Neve Air Montserrat Console – Historical & Technical Information


NEVE 4792 CONSOLE-A Technical History of the console by Geoff Tanner

TECH LIBRARY AIR Custom Neve History


 
Neve Air Montserrat Console – Images



The Police ponder a playback through the Air Montserrat console.


 


A&M founders Herb Albert & Jerry Moss admire the Air Montserrat console in A&M Studio A.
 



Allaire wishes to announce it will be installing the Neve ‘Air Montserrat’ console in the Great Hall this winter. Please read the following release:

Allaire Nabs a Piece of Recording History

Allaire Studios, located in upstate New York, announces the acquisition of one of the world’s most coveted recording consoles: the Neve ‘Air Montserrat’ console.

Designed by Britain’s leading designer of recording equipment, Rupert Neve, the desk was created with input from famed Beatles engineer Geoff Emerick and producer Sir George Martin. It is one of three desks specified by Martin for Air Studios. These consoles also have the distinction of being the last three to be created by Rupert for the Neve Company, and the Air Montserrat edition will be the only one in the United States - the other two reside at The Warehouse in Vancouver, BC, Canada and at Air Lyndhurst in London, England.

While similar in appearance to Neve’s classic 8078 console, the Air Montserrat desk represents a departure from earlier designs incorporating remote-controlled microphone preamps and toroidal transformers coupled with integrated circuits that afford frequency response to almost 100K before significant roll off. This last feature may have been predicated by Geoff Emerick demonstrating to an astonished Air Studios maintenance staff that he could sense irregularities in one of the studio’s Neve consoles at approximately 50kHz!
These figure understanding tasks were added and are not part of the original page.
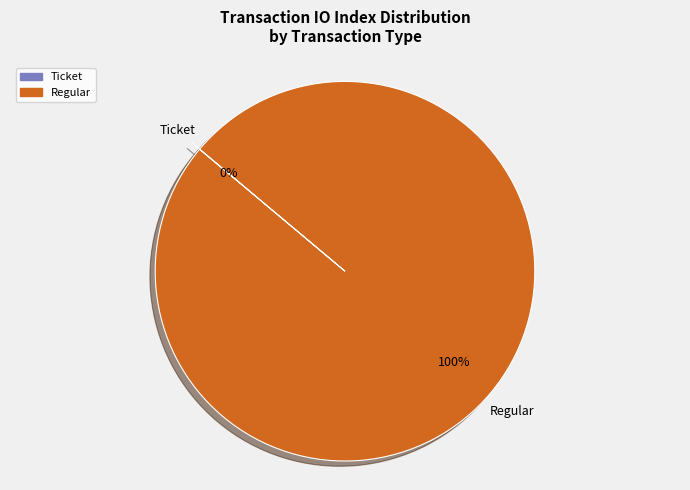

To the nearest percent, what is the combined percentage of Regular and Ticket?

100%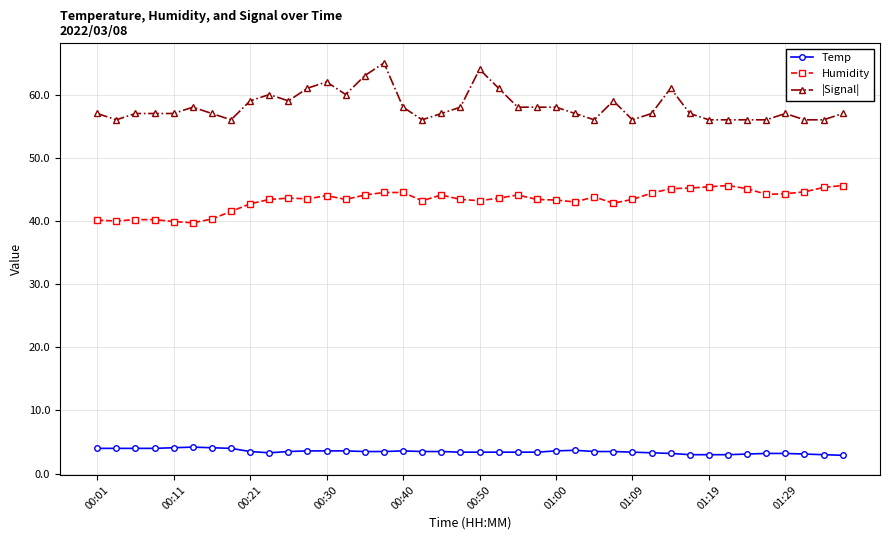

List the series in order of their overall mean, highest first.

|Signal|, Humidity, Temp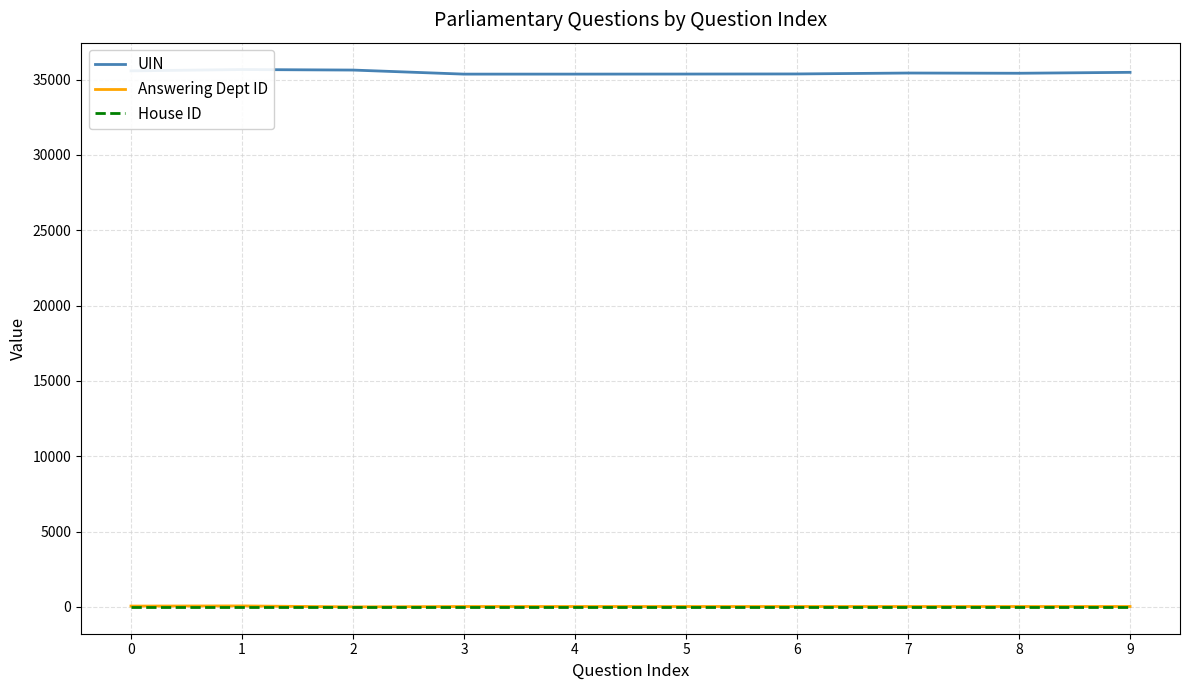

Reading left to right, extract all data points from this chart.

UIN: 0=35575	1=35663	2=35628	3=35358	4=35359	5=35363	6=35370	7=35431	8=35416	9=35477
Answering Dept ID: 0=53	1=63	2=1	3=26	4=26	5=26	6=26	7=26	8=26	9=26
House ID: 0=1	1=1	2=1	3=1	4=1	5=1	6=1	7=1	8=1	9=1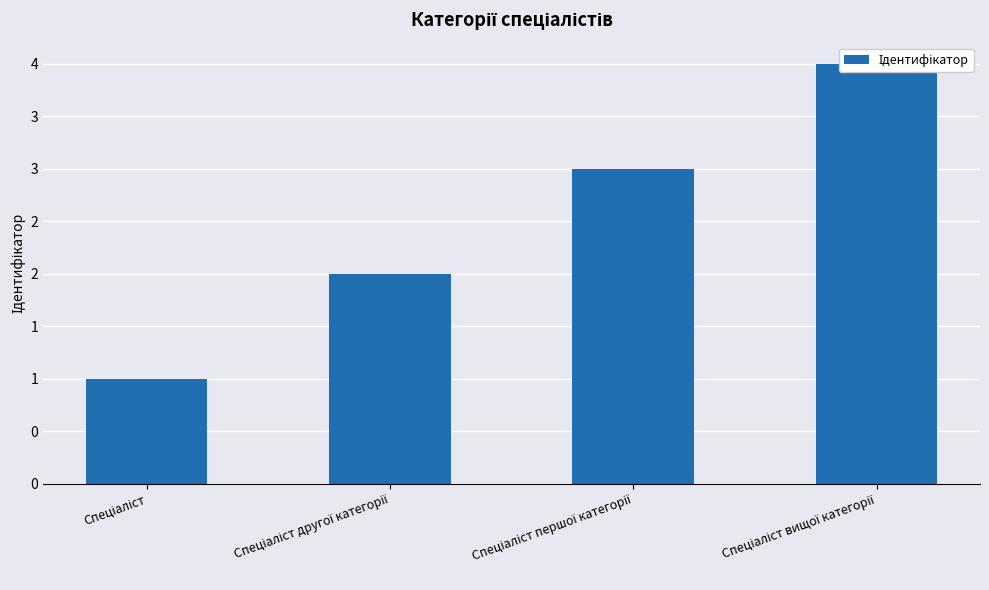

What is the value of the 3rd bar from the left?

3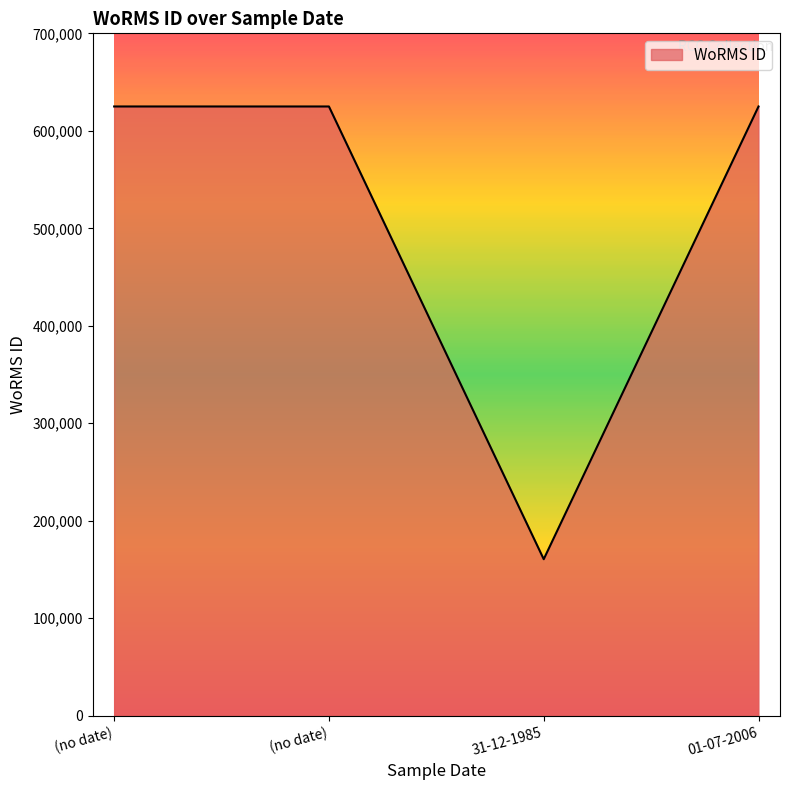

How many lines are shown in the chart?

1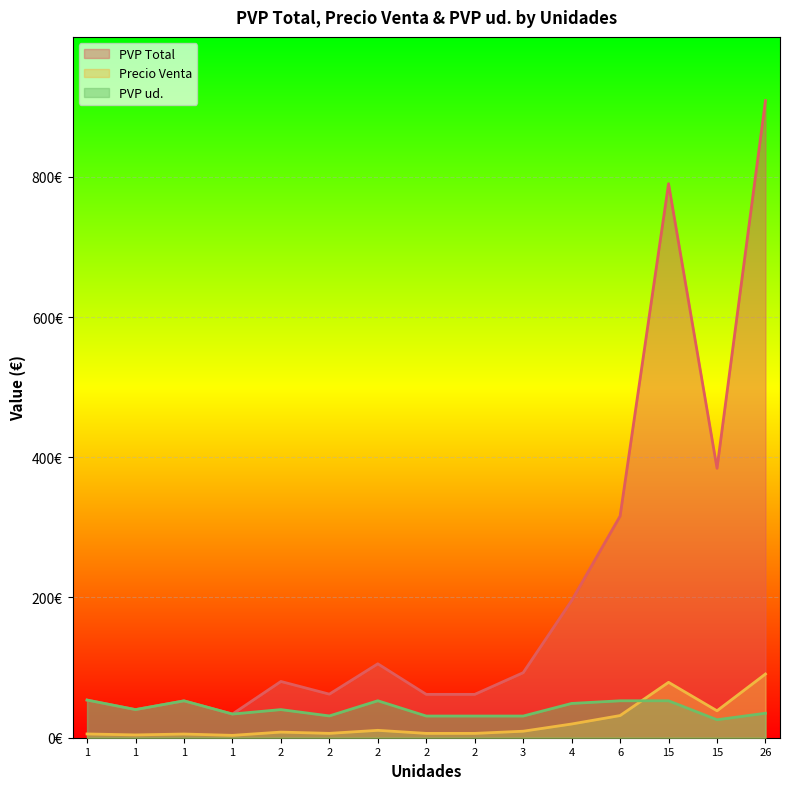

True or false: PVP ud. has more than 0 interior local peaks.

True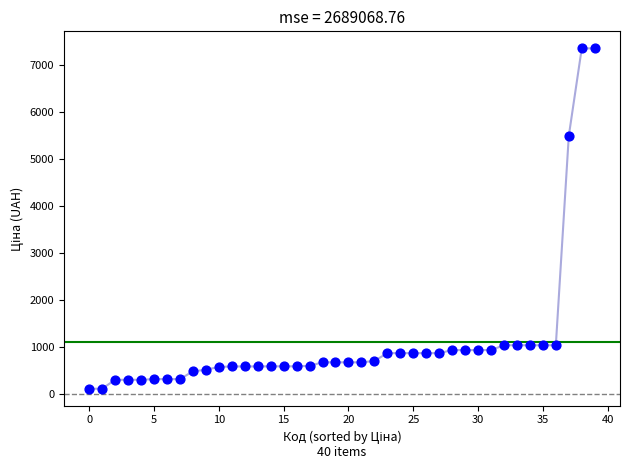

What Y value in the scatter plot is closest to 3735?

5497.3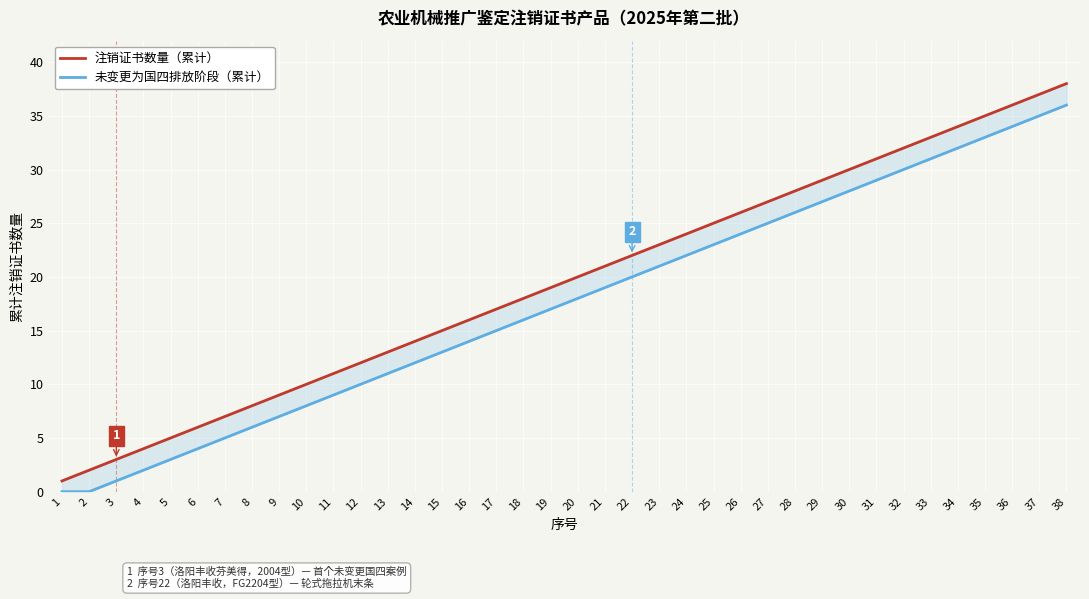

At which category is the sum across all series the highest?

38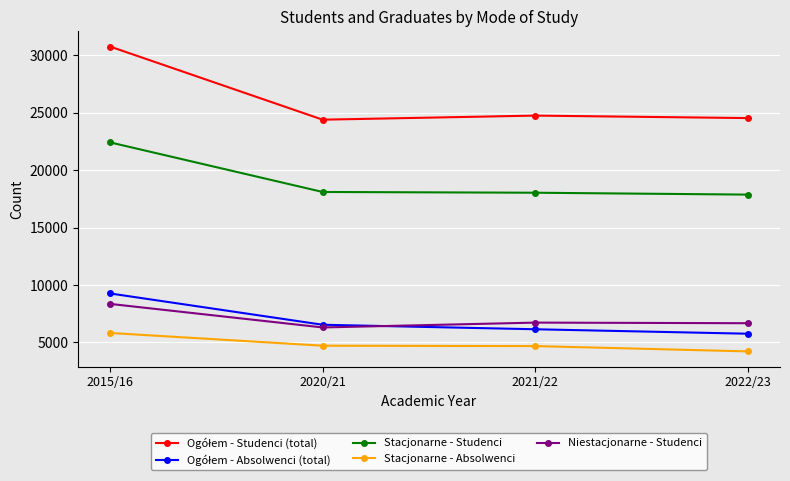

True or false: Stacjonarne - Absolwenci has more than 2 points higher than both neighbors.

False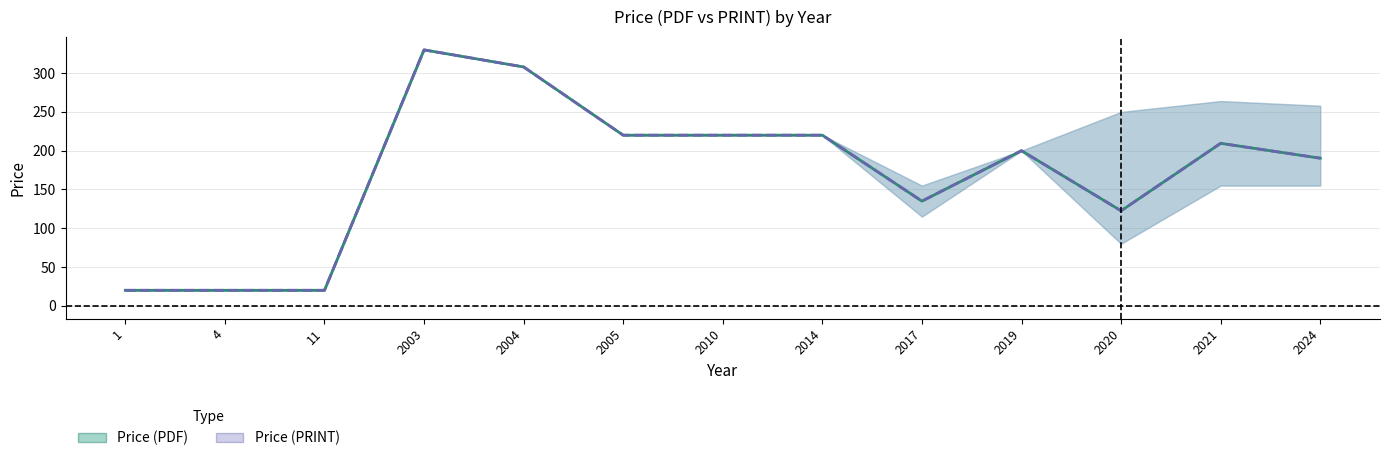

Reading left to right, what are all the values shown in this chart?

Price (PDF): 1=20.0	4=20.0	11=20.0	2003=330.0	2004=308.0	2005=220.0	2010=220.0	2014=220.0	2017=135.0	2019=200.0	2020=122.5	2021=209.5	2024=190.3
Price (PRINT): 1=20.0	4=20.0	11=20.0	2003=330.0	2004=308.0	2005=220.0	2010=220.0	2014=220.0	2017=135.0	2019=200.0	2020=122.5	2021=209.5	2024=190.3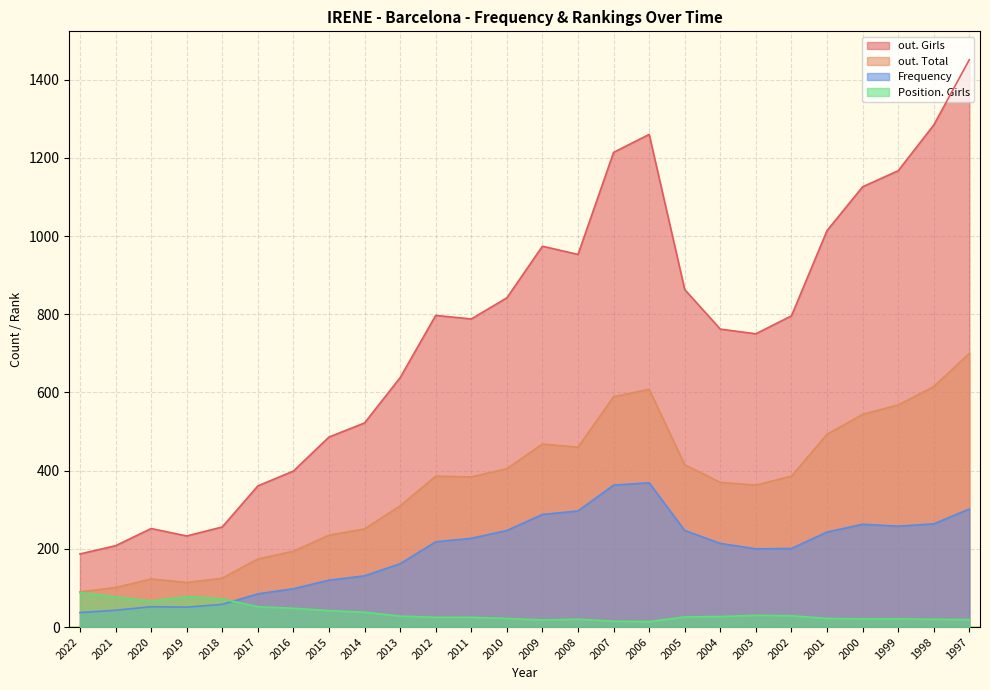

The value of Frequency at 2018 is 58. True or false?

True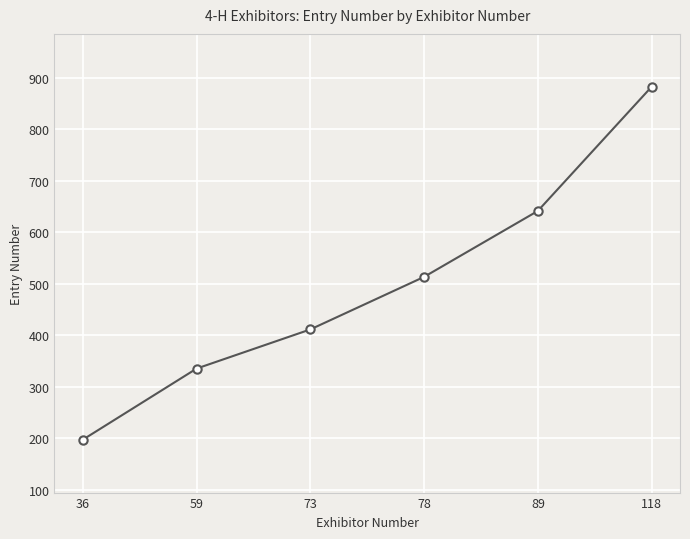

How many values are below 513?

3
The desk enjoyed an enviable reputation at Air Montserrat Studios where it was used to record classics like Synchronicity and Ghost In the Machine by the Police (Andy Summers is seen dancing on the console in the video for “Every Little Thing She Does is Magic”) and Brothers in Arms by Dire Straits. Artists who used it at Montserrat include Paul McCartney, Stevie Wonder, Elton John and Eric Clapton. The console was subsequently purchased in 1987 by A&M Records. Herb Alpert & Jerry Moss with Jimmy Iovine & Shelly Yakus had the foresight to pluck this jewel from its island home and make it the centerpiece of their newly remodeled recording complex in Los Angeles. At A&M the desk was used by artists including U2, Don Henley, Aerosmith, The Rolling Stones and Patti Smith. Reorganization at A&M resulted in the ‘Air’ console being warehoused for years before beginning its third tour of duty at Allaire Studios, the state-of-the-art residential recording studio in New York’s Catskill Mountains.

Embracing thirty year old analog technology might seem an odd choice in our digitally fixated era: “Not really,” opines Allaire’s studio manager, Mark McKenna, who manned the Montserrat console for Don Henley’s classic “The End of the Innocence.” “We all know that digital workstations are a part of virtually every music recording scenario, but most performances start out in the analog realm. We provide our clients with the best sounding means of capturing those moments. That means inspiring recording spaces, great mics, an accurate control room and, at the center of it all, a great console. This console is not an anonymous work station; it has a signature, like a Telefunken tube mic or a ’58 Les Paul. What artist, producer or engineer wouldn’t want to use a desk that was designed specifically for George Martin and Geoff Emerick?”

The Air Montserrat console will arrive at Allaire this October where it will be painstakingly refurbished by Ken McKim, Allaire Studios’ chief technical engineer. Once completed, this veteran of thousands of legendary sessions will delight yet another generation of musicians, producers and engineers.